The automobile is perhaps the most important invention second only to electricity in the 20th century. It has changed life of man in a way unimaginable before its invention. "The world travels on wheels" is the buzzword of the 20th century. The manufacturing of these automobiles is both a fascinating and challenging task. The simulation team has simulated the manufacturing process of wagons, sedans and convertibles in a Toyota car plant.

The following is the step by step procedure for the manufacturing of cars in the "Toyota Production System":

1. The manufacturing process begins with the chassis assembly. The chassis is the skeleton of the car. It is the part on which the car is built.
2. Axle and tires are fitted to the chassis assembly.
3. In the next stage, the engine is fitted to the chassis. The engine is the power-producing component of the car. The power produced in the engine is use to propel the car. Engines are mostly of the internal combustion type.
4. The gearbox is then fitted into the chassis. The gearbox is the component that is used to change the speed supplied to the wheels.
5. The next stage involves the fitting of the radiator into the engine. The radiator helps in cooling the engine, transmitting the excess heat to the surrounding by conduction.
6. The seats are then fitted to the car in the next stage.
7. The battery is then fitted and electrical connections are carried out. The electrical connections connect the various components of the car to the battery.
8. The body of the car is then fitted on the chassis.
9. The windshield, doors, and wipers are fitted to the car along with the bonnet.
10. The finishing touches are carried out on the car.
11. The car is then sent for inspection and testing after which it is taken to the parking lot and kept ready for shipping.

Below is a block diagram describing the manufacturing flow.

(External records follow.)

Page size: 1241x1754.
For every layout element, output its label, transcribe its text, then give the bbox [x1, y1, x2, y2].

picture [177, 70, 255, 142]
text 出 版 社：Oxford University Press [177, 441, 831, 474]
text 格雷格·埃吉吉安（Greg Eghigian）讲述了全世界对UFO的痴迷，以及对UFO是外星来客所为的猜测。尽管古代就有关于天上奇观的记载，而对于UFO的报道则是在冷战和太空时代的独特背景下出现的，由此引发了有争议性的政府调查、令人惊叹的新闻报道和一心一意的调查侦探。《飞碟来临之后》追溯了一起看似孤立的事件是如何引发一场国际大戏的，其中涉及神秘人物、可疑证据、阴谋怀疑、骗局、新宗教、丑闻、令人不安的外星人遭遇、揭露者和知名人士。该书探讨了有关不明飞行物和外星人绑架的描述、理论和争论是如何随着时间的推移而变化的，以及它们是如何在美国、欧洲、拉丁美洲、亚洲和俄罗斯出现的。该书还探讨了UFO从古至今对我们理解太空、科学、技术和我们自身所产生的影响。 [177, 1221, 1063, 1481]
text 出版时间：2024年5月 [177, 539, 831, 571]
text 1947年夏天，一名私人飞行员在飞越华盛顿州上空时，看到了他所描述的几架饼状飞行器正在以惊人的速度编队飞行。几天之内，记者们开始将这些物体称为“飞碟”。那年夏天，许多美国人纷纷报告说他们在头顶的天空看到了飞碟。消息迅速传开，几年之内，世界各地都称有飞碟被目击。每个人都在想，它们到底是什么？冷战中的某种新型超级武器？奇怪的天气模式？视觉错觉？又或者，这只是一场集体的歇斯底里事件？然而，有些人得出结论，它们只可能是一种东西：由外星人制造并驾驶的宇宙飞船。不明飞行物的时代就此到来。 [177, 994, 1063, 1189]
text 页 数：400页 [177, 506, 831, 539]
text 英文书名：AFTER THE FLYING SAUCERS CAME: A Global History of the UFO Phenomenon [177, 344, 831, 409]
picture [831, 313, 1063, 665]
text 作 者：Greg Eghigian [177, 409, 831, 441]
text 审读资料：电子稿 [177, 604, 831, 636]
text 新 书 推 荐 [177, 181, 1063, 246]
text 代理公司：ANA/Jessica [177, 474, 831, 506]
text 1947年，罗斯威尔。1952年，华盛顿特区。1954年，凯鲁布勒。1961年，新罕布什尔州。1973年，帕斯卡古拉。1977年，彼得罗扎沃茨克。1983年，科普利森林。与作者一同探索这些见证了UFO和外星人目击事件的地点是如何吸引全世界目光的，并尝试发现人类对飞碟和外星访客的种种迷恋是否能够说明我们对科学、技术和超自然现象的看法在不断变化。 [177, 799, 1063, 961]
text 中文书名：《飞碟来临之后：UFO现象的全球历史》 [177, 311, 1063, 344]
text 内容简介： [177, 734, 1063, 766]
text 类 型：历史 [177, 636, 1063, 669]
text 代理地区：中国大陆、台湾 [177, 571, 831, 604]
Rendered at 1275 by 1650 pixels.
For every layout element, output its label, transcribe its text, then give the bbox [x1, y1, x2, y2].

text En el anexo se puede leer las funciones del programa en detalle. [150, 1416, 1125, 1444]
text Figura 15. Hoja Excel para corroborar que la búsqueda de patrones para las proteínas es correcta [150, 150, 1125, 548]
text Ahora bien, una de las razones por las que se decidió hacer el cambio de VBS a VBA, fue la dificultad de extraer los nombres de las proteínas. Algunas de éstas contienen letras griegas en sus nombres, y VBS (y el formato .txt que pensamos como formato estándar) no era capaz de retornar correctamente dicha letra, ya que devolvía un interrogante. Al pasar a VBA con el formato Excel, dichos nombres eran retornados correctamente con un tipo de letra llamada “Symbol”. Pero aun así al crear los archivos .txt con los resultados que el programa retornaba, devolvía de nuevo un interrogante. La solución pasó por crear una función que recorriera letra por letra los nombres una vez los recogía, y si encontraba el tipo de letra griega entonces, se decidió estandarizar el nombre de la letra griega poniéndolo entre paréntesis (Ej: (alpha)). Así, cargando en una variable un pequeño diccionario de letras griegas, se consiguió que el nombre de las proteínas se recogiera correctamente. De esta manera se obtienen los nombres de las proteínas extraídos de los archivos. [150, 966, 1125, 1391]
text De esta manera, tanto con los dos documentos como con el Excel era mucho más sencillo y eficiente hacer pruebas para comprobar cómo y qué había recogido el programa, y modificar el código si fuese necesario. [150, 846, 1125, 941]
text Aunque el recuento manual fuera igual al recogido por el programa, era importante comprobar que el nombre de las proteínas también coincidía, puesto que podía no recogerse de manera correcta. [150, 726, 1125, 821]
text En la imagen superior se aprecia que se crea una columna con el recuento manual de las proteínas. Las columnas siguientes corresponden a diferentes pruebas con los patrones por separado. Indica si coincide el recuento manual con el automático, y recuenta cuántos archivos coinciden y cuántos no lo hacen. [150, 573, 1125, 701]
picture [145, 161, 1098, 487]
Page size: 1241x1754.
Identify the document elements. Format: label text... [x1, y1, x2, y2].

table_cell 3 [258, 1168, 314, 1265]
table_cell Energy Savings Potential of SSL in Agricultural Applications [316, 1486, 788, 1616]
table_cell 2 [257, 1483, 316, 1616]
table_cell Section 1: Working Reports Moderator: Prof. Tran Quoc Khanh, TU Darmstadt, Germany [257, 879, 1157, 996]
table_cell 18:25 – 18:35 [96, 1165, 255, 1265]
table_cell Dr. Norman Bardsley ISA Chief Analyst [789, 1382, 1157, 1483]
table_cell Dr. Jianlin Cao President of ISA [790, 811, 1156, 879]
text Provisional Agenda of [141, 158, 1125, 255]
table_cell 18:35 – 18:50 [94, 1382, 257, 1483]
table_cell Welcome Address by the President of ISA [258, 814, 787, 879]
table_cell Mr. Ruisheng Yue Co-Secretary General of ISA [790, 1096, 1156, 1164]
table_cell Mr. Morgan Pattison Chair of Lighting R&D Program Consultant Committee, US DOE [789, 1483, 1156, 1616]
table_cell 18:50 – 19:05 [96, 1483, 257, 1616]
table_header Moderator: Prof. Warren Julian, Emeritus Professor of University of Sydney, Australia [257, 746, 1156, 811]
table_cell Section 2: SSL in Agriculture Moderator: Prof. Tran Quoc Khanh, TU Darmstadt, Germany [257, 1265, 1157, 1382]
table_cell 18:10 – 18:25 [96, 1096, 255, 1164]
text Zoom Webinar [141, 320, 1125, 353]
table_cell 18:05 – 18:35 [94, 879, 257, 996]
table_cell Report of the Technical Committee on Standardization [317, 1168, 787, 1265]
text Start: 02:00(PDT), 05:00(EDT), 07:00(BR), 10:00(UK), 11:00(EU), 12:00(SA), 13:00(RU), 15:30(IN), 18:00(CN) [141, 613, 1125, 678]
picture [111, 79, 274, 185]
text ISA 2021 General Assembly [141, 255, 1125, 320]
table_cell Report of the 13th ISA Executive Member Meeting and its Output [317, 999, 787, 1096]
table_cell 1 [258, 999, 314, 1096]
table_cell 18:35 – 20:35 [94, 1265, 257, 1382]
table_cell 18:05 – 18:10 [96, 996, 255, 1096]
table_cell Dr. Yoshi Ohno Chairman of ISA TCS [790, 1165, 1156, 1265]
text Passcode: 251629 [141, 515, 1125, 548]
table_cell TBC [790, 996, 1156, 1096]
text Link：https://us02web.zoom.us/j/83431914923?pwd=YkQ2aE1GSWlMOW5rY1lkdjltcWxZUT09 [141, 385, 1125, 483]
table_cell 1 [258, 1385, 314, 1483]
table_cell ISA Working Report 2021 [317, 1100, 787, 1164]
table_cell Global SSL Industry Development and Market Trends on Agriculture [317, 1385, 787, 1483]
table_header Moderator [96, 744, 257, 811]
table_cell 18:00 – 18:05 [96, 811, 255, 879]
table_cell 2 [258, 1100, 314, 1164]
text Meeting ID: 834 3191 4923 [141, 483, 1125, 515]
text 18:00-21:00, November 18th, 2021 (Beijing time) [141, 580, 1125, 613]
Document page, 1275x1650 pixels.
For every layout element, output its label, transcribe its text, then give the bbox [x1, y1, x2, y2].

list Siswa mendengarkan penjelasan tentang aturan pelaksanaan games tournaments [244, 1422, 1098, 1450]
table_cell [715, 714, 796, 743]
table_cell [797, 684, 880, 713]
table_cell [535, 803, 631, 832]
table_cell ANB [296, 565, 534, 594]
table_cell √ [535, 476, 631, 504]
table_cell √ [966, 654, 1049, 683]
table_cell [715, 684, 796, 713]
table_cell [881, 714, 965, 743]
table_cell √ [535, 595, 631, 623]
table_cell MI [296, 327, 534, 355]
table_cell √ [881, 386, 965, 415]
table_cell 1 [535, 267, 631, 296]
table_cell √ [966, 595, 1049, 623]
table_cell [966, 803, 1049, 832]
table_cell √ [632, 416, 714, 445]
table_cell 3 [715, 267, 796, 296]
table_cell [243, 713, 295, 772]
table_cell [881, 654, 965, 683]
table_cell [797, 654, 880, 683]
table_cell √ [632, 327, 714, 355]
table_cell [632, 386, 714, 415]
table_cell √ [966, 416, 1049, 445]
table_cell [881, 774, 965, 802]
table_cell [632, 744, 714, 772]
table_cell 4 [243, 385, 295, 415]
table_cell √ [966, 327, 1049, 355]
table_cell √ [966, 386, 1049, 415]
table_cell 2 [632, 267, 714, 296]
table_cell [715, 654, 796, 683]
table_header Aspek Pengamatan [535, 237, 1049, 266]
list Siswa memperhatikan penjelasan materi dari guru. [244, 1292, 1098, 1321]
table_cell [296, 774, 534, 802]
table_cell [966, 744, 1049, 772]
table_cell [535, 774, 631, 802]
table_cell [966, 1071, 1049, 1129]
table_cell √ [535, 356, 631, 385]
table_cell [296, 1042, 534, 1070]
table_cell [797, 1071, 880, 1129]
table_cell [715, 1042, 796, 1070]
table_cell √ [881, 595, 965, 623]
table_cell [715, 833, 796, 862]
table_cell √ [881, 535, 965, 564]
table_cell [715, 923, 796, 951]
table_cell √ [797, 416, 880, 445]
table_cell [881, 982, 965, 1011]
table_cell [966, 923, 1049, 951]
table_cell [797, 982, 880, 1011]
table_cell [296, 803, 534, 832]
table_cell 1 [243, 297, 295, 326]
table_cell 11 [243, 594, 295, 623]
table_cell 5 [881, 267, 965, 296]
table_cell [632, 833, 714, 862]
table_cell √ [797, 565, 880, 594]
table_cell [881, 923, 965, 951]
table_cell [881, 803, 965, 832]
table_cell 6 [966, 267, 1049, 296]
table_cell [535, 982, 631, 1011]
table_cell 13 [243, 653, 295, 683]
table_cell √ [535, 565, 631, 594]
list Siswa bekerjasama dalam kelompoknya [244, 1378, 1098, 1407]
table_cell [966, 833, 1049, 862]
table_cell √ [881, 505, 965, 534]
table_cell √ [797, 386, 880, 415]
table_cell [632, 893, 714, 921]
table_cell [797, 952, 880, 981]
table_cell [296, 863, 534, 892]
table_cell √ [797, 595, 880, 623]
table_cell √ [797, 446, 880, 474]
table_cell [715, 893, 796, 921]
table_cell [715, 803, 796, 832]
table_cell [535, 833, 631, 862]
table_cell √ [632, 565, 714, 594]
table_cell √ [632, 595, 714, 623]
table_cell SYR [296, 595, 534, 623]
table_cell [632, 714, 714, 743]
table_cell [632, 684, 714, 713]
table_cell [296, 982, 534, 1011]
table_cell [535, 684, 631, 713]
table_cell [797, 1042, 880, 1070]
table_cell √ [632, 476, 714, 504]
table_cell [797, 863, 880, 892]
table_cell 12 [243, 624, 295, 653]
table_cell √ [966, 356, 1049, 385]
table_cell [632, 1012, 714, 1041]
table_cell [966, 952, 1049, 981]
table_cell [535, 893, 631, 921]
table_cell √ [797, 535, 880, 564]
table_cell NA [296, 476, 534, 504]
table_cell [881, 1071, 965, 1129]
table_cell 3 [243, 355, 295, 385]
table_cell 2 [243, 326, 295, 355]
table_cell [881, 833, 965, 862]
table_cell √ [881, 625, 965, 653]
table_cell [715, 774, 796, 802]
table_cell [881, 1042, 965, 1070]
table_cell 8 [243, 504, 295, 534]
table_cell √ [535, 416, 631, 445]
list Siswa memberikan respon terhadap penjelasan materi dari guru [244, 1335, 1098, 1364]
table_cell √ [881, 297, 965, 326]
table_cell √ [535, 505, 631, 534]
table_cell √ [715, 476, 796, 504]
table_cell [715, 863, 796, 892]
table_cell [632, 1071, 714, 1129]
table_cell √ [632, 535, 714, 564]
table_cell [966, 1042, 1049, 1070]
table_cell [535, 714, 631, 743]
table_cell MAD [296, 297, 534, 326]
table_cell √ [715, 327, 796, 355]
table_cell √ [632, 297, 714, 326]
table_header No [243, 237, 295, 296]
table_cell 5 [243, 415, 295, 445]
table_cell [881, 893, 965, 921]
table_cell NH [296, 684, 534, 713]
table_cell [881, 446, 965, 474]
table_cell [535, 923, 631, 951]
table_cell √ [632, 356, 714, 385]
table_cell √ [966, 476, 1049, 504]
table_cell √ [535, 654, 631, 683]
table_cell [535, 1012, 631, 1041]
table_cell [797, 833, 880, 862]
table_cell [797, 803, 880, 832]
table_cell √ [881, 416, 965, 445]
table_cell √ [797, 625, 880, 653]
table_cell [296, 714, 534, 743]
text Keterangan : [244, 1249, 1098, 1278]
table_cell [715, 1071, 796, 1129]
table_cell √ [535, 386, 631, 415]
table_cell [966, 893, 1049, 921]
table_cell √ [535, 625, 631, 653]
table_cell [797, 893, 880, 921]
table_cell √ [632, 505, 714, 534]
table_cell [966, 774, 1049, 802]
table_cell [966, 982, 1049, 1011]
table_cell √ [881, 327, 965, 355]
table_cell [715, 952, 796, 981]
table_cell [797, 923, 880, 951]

U-Flow in Automobile Manufacturing

The student version of the model limited the number of blocks to be used. The challenge was to use the limited number of blocks available without simplifying the process. For this purpose Sets were used along withAttributes such as "Work time" and "Op time." Given below is a brief explanation of attributes, variables, sets and counters used in the model.

Attributes

1. Worktime: If the job arriving at the workstation is a Hardtop or a Wagon it is delayed by the duration given in the work time attribute of the delay block.
2. Optime (operation time): If the job arriving at the workstation is a Sedan it is delayed by the duration given in the Op time attribute of the delay block.
3. Setindex: Corresponds to a specific workstation in the set of stations.
4. Timein (time in): Denotes the time at which a job arrived in the system.
5. Jobtype (type of job): Denotes that the type of job is a hardtop, wagon or sedan.

Sets

1. Queueset: Signifies all the queues along the main assembly line, which are sequentially visited by the job.
2. Stationset: Corresponds to all the stations along the main assembly line, which are sequentially attended by the job.
3. Resourceset: Denotes all the resources along the main assembly line, which are sequentially attended by the job.

Counters

1. Wagons: Number of wagons produced
2. Hardtops: Number of hardtops produced
3. Sedans: Number of Sedans produced
4. Total cars: Total number of cars produced

Variables

Every job is delayed at the workstation for a specific duration. This is obtained by fitting the historical data in the input analyzer. In the manufacturing model case the duration of the delay is LOGNORMAL with a mean and standard deviation. Since there are three different types of jobs with different delays, a variable array is defined with constants for the distribution. Each constant in the array signifies a part of the operand for a specific job in the delay block. The following three constants have been defined:

1. Mean
2. C
3. Std

 D. Transportation Model [AT]

For any organization having several manufacturing facilities, and a huge and spread market, transportation remains an inevitable part of its total system. The transportation model developed by the simulation team serves as a guideline to study how automobiles manufactured at a particular facility are transported to various places.

Following is a brief procedure on how this transportation takes place:

1. At first all the cars are accumulated in a huge parking lot, which also serves as a loading area for the trucks that carry these cars.
2. Once the specified number of cars is available, they are loaded on to the trucks as per the capacity of the trucks.
3. These trucks then transport the vehicles to the specified destination, such as a dock, where all these trucks are then handed over to a distributor.
4. At the dock, the vehicles are unloaded from the trucks, and then loaded onto a ship.
5. Once the ship is loaded to its capacity, it is then directed to its destination, which may be other countries, or within the nation, but to different states.

The block diagram below, explains how the flow of the automobiles takes place once manufactured, to the time they are delivered to their final destination.

Transportation of Manufactured Cars

The attributes, variables, sequences, etc. that are used in the model are explained below:

Attributes: Time-In is the only attribute used in the model, which determines what time the car entered the system, for how long it was in the system.

Schedules: This element describes the schedules for the resources, when they are available and when they are not.

Counters: Counts the total number cars that are transported during the specified time.

Transporters: There are two types of transporters, Trucks and Ship, which are being used in this model.